──────── STORED ROWS ────────

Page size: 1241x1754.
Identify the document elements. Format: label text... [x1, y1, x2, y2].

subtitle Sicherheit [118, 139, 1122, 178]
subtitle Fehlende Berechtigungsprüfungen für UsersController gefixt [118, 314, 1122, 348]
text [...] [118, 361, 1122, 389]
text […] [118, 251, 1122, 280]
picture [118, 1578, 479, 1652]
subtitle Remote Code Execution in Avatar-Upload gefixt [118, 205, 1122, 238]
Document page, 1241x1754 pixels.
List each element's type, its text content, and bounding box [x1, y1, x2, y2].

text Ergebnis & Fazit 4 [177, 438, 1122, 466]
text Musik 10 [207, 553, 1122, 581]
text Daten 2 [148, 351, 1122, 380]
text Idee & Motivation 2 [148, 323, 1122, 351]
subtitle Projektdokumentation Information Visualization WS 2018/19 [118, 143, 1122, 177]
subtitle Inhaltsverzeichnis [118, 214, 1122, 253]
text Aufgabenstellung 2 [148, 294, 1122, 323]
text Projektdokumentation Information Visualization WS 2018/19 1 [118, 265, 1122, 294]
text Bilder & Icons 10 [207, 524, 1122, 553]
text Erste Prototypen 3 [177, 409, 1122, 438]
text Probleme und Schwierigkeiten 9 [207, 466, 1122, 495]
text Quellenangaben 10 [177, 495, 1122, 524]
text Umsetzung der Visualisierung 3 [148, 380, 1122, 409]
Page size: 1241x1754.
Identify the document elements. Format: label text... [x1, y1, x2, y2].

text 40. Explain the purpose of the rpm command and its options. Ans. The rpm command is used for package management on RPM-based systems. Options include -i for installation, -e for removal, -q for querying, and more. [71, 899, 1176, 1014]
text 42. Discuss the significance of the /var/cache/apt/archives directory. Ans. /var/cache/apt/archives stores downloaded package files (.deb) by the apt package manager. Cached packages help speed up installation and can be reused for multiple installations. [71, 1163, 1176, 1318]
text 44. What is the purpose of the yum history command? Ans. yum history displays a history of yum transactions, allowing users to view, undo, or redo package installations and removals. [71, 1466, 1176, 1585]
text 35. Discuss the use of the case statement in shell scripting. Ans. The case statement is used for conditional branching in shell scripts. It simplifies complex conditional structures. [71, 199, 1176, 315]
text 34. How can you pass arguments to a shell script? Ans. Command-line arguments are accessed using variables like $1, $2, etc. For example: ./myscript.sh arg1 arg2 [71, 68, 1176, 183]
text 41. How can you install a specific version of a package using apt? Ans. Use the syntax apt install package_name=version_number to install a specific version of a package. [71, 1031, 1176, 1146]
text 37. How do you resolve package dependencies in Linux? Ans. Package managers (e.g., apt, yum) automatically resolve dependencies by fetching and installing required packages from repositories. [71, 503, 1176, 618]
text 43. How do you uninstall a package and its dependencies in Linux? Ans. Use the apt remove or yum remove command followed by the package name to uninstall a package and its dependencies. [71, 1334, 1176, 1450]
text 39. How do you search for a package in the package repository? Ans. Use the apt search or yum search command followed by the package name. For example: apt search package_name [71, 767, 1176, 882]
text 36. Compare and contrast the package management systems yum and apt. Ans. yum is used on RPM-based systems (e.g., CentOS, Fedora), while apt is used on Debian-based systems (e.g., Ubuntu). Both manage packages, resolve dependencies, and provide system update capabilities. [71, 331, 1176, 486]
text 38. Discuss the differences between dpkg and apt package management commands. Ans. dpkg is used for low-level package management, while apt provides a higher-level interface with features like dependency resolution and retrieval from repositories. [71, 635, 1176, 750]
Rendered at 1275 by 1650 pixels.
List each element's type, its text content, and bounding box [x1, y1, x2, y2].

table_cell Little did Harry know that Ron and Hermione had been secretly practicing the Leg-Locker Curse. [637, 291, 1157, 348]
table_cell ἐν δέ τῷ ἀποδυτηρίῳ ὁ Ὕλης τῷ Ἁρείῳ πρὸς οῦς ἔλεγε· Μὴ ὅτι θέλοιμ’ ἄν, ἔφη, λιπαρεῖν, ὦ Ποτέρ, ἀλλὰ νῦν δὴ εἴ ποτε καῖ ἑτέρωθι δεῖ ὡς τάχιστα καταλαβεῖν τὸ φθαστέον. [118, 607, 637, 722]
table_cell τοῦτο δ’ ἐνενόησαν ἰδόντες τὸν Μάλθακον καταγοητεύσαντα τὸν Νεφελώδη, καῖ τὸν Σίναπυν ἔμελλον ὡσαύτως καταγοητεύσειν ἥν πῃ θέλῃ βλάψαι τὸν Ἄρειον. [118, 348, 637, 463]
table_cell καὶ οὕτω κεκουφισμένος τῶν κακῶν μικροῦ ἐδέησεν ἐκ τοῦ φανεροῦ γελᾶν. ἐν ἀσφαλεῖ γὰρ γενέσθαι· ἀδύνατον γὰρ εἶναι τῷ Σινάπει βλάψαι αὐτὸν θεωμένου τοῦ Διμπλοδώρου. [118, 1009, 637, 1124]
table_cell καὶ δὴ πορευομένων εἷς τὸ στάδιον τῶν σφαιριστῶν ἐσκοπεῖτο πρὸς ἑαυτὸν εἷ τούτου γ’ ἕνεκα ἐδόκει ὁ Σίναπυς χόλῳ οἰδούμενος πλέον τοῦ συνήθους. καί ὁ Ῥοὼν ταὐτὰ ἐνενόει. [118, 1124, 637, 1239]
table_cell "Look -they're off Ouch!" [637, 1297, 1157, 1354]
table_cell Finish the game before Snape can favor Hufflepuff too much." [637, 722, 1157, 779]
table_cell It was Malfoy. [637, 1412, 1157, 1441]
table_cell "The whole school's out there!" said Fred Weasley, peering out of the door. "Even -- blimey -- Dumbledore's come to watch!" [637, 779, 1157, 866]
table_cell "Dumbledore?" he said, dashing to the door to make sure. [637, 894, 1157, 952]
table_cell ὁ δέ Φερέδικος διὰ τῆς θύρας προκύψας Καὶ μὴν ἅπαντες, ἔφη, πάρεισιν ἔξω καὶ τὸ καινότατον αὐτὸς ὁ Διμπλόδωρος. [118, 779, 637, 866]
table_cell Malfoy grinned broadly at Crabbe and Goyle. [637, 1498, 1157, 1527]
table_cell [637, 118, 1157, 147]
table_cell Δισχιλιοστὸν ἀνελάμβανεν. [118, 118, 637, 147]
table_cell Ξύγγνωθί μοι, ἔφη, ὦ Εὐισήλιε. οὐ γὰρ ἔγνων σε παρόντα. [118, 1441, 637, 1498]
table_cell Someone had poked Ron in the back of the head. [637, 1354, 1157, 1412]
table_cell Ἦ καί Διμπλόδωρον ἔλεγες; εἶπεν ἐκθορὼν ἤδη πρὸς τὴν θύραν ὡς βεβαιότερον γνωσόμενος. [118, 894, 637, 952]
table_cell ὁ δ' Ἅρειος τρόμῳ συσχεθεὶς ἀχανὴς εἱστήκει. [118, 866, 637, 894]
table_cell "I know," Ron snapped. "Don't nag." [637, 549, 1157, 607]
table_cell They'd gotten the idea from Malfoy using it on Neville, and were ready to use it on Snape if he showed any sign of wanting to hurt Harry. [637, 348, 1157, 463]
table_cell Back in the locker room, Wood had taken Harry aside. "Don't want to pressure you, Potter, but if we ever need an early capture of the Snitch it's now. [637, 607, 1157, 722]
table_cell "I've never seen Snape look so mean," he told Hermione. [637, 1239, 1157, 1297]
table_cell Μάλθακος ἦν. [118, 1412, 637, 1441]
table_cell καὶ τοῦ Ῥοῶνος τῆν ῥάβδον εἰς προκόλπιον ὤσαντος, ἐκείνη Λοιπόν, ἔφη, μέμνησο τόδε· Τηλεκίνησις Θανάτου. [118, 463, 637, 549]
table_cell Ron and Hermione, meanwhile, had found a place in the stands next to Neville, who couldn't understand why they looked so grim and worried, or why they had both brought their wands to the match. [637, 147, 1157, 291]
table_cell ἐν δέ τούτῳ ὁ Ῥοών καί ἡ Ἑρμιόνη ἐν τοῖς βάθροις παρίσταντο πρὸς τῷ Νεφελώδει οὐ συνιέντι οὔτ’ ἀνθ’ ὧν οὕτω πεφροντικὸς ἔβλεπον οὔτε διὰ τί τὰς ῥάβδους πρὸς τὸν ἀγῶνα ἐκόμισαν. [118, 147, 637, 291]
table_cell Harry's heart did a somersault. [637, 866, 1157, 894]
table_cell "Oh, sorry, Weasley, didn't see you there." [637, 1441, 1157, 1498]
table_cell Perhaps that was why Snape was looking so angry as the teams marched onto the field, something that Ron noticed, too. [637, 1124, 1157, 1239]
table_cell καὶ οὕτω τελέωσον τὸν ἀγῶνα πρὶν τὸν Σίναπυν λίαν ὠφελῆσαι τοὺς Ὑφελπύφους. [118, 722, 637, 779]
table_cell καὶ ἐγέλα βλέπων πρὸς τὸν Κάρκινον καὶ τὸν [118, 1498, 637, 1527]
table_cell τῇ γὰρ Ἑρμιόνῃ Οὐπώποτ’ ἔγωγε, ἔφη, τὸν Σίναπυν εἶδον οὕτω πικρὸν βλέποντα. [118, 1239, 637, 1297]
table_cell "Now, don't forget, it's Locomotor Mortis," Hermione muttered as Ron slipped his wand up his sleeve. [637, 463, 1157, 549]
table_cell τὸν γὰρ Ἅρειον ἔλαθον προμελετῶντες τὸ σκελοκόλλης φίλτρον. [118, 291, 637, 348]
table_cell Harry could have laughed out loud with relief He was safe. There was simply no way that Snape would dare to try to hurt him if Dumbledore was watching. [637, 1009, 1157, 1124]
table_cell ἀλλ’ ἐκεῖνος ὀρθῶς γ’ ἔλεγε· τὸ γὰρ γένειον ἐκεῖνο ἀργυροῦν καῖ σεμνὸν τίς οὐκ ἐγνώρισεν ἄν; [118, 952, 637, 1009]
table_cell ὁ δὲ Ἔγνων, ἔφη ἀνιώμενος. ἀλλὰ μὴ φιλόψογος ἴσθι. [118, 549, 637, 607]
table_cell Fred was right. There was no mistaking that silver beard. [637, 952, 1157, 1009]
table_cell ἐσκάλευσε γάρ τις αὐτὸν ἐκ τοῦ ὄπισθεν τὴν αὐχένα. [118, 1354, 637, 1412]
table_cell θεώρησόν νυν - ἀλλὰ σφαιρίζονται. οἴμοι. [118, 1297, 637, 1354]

────────

• _BRIEF_
Can you give again, word for word, the lines in the items from the line containing "text 40. Explain" up to and including the line containing "text 44. What"?

• _WRITTEN REPLY_
text 40. Explain the purpose of the rpm command and its options. Ans. The rpm command is used for package management on RPM-based systems. Options include -i for installation, -e for removal, -q for querying, and more. [71, 899, 1176, 1014]
text 42. Discuss the significance of the /var/cache/apt/archives directory. Ans. /var/cache/apt/archives stores downloaded package files (.deb) by the apt package manager. Cached packages help speed up installation and can be reused for multiple installations. [71, 1163, 1176, 1318]
text 44. What is the purpose of the yum history command? Ans. yum history displays a history of yum transactions, allowing users to view, undo, or redo package installations and removals. [71, 1466, 1176, 1585]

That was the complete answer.